Loser: Tony Alagna, the third leading trainer last year and currently ranked seventh, didn’t have any starters in the dozen BC finals. Captaintreacherous has been retired and Artspeak was shut down for the season. It’s unusual for a trainer like Alagna, who specialized in high-end stock, to be a bystander come BC weekend. Last year he won with Captain T and was second to Nitelife with Authorize. Erv Miller, who is the third ranked trainer on the earning’s list, also had no starters, but that’s not really his field of play.

Winner: John Campbell’s off the pace wins with 4-1 Thinking Out Loud and 10-1 Shelliscape give him a record 47 Breeders Crown wins.

Winner: Father Patrick has won 22 of his 28 lifetime starts and earned $1.6 million this year—$235,000 more than any other NA trotter or pacer. Yet, as was the case with Captaintreacherous during his sophomore season, Patrick seems to take a lot of heat. Going into last night’s race it was understood that a win by Nuncio would give him the division as well as serious Horse of the Year consideration. But now Patrick owns the division for good and will be given an opportunity to further his redemption for losses in the Hambletonion, Matron and Erskine when and if he takes on his elders in the TVG.

Winner: JK She’salady probably secured Horse of the Year honors with her BC win in track and stakes record time. She completed a perfect 12 win season. The daughter of Art Major would  be the first freshman filly ever to win that award.

Loser: Jeff Gural had to be pleased that the weather cooperated and business was good over Breeders Crown weekend. However, BC wins by Traceur Hanover, trained by the indefinitely suspended Corey Johnson, and the PJ Fraley trainee Shelliscape, had to leave him with a sour stomach. Fraley, along with Rene Allard, whose Yagonnakissmeornot finished fifth as the favorite in the aged mare pace, were both deemed persona non grata by Gural last year. Legal precedent and BC staking rules left him with no choice but to allow the trio to compete. After Traceur won the freshman pace Johnson, who towered over everyone else in the winner’s circle, drew all eyes. The fact that good guy Andy Miller drove Traceur and handled the post-race interview offered some relief for Meadowlands and Breeders Crown execs.

Winner: Hanover Shoe Farms had a very good weekend. Nineteen-year-old Western Ideal, who had grown out of favor with the buyers as his New Jersey eligibility lingered on, has turned that around of late. His son Always A Virgin has generated plenty of publicity this year and now Hanover has Traceur Hanover to join Artspeak at the vanguard of the freshman pacing ranks. The latter was a winner because In The Arsenal, who finished second behind Traceur Hanover, did not wrestle the division away from him. Also, Pinkman, winner of the two-year-old colt trot, gives the young stallion Explosive Matter the potential star performer he’s been searching for. Hanover also got wins from Father Patrick, a son of their premier trotting stallion Cantab Hall, and Donato’s daughter Shake It Cerry.
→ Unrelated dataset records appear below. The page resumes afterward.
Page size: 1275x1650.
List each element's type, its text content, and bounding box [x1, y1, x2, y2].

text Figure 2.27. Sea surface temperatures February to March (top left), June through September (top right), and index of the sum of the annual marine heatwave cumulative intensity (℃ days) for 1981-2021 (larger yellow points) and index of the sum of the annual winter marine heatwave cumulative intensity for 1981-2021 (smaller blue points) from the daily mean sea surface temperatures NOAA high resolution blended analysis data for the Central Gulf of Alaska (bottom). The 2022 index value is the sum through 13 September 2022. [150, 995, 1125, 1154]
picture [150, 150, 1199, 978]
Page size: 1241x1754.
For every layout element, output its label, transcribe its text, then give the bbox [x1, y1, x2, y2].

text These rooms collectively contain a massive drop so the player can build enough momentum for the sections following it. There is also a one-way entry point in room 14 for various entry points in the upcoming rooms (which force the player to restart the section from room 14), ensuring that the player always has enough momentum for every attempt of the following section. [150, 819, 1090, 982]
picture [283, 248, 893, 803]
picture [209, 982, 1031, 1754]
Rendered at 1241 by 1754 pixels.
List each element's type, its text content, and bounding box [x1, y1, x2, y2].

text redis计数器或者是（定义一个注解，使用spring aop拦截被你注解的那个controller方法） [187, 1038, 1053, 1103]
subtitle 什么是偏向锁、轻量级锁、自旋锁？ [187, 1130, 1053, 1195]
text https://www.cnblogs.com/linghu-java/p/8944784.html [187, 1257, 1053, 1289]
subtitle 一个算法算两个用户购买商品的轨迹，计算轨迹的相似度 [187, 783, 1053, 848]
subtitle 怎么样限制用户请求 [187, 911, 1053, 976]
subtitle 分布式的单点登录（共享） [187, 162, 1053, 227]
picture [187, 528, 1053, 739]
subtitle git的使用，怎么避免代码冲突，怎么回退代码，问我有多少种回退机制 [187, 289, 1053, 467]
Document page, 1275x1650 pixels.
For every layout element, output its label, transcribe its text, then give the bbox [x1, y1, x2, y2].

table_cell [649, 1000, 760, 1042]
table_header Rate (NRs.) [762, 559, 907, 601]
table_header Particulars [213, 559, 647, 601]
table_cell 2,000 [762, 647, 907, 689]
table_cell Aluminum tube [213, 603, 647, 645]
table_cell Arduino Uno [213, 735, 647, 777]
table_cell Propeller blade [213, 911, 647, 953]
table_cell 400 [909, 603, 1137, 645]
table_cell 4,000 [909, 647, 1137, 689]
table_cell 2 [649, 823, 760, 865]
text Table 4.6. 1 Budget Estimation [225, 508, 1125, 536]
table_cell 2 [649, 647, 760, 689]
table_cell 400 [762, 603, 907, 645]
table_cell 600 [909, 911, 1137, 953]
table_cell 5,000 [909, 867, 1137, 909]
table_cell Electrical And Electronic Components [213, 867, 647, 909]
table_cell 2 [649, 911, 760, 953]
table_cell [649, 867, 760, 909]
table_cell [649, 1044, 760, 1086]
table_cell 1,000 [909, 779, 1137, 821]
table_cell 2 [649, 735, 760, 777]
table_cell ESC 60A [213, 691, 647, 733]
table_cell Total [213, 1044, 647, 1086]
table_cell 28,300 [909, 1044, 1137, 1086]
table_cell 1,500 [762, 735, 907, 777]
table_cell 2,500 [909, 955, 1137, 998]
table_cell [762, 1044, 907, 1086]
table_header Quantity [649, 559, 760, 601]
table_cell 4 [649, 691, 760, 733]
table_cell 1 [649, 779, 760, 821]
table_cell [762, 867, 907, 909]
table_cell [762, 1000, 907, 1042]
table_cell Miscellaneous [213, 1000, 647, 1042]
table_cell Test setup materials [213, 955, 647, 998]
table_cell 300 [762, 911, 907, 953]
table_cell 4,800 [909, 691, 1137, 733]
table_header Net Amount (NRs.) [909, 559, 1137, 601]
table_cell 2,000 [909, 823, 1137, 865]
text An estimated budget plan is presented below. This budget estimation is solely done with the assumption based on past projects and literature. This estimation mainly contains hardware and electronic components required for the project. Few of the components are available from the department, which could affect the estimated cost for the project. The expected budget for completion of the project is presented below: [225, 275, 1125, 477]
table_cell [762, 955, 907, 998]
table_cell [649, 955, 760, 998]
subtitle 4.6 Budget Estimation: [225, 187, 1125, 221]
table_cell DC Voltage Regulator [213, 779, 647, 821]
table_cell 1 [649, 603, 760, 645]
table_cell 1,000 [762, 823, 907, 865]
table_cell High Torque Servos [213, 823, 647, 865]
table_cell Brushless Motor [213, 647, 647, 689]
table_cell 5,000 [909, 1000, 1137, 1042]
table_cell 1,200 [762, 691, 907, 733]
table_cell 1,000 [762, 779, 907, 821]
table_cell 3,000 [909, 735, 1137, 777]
Winner: With Thinking Out Loud, who is not a viable candidate for division honors, winning the BC open pace, Sweet Lou, who was second, set himself up nicely for division honors.

Winner: Marginal pacing stallions stepped to the fore over the weekend. McArdle is trying to establish himself in slots rich Ohio and having McWicked, his number two son after One More Laugh, win the BC and in so doing pave the way for a division title, helps immeasurably in that regard. And ten-year-old Tell All has failed to light it up thus far in the stallion ranks, but that win by supplemental entry, Sayitall BB, certainly helps. Bob McIntosh would probably scoff at the notion that Ponder is a marginal stallion, but the volume has been so thin that it sometimes seems like they all belong to him. Diamond Creek is currently addressing that issue in Pennsylvania. Adding a BC trophy to Thinking Out Loud’s hardware collection will give the effort a boost. And while Artiscape’s great daughter Rainbow Blue has a BC trophy on the mantle; paternal sister Shelliscape now has two of them.